To do:
Read through the listing below and return only the lines containing "none".

Excerpted records:
══════

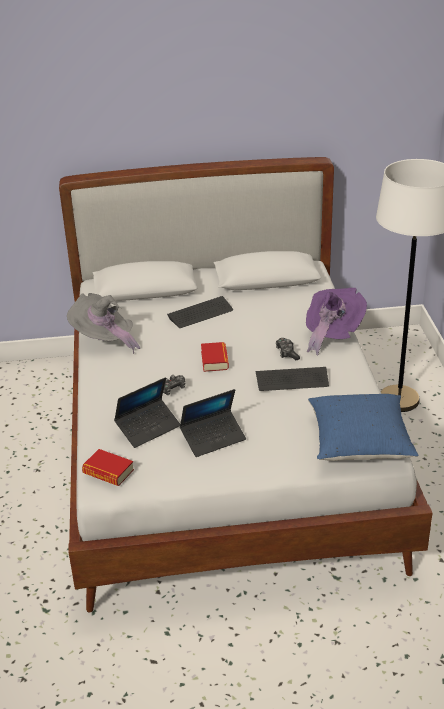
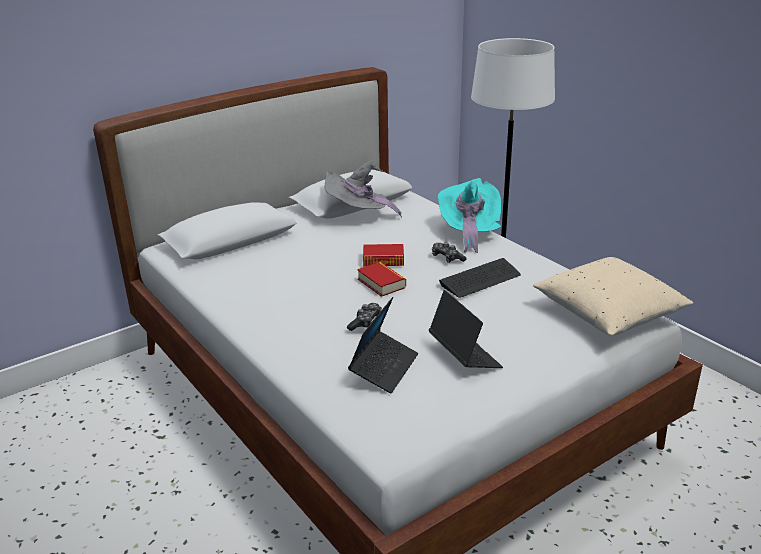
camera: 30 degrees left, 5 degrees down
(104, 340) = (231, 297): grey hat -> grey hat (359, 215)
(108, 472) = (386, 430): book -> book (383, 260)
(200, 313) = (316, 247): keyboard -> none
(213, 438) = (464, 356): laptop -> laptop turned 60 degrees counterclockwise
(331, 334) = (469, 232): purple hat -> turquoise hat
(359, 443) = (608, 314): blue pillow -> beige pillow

══════

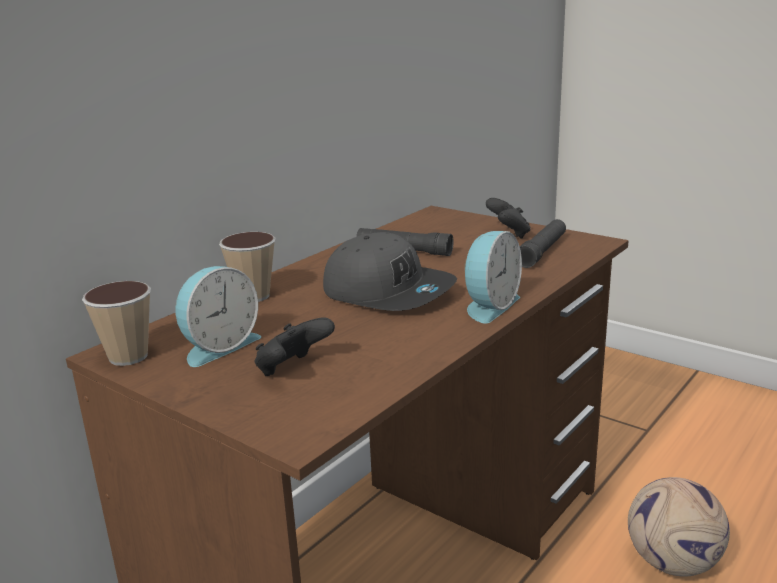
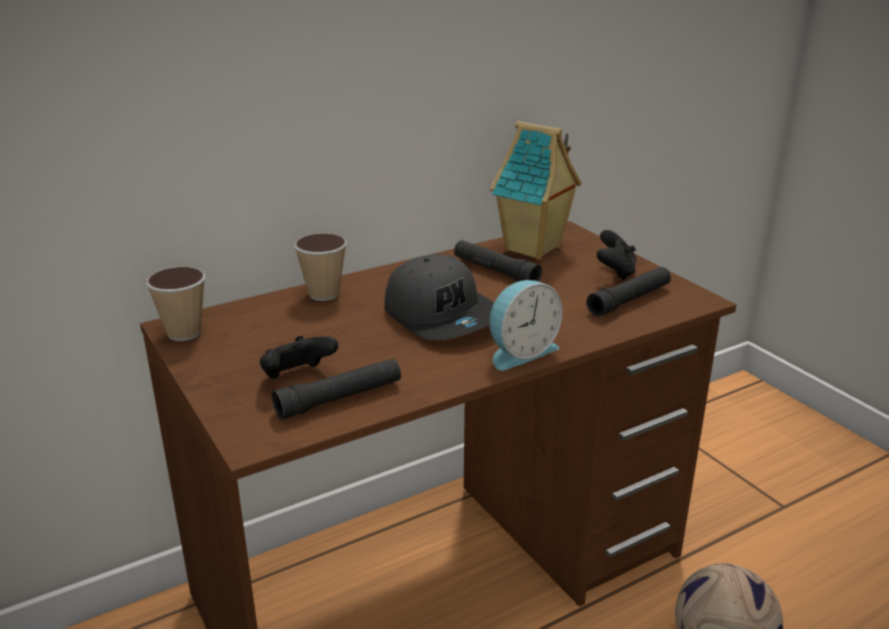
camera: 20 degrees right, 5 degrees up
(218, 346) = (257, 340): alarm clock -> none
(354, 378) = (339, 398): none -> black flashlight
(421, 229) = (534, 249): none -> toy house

══════

Written solution:
(200, 313) = (316, 247): keyboard -> none
(218, 346) = (257, 340): alarm clock -> none
(354, 378) = (339, 398): none -> black flashlight
(421, 229) = (534, 249): none -> toy house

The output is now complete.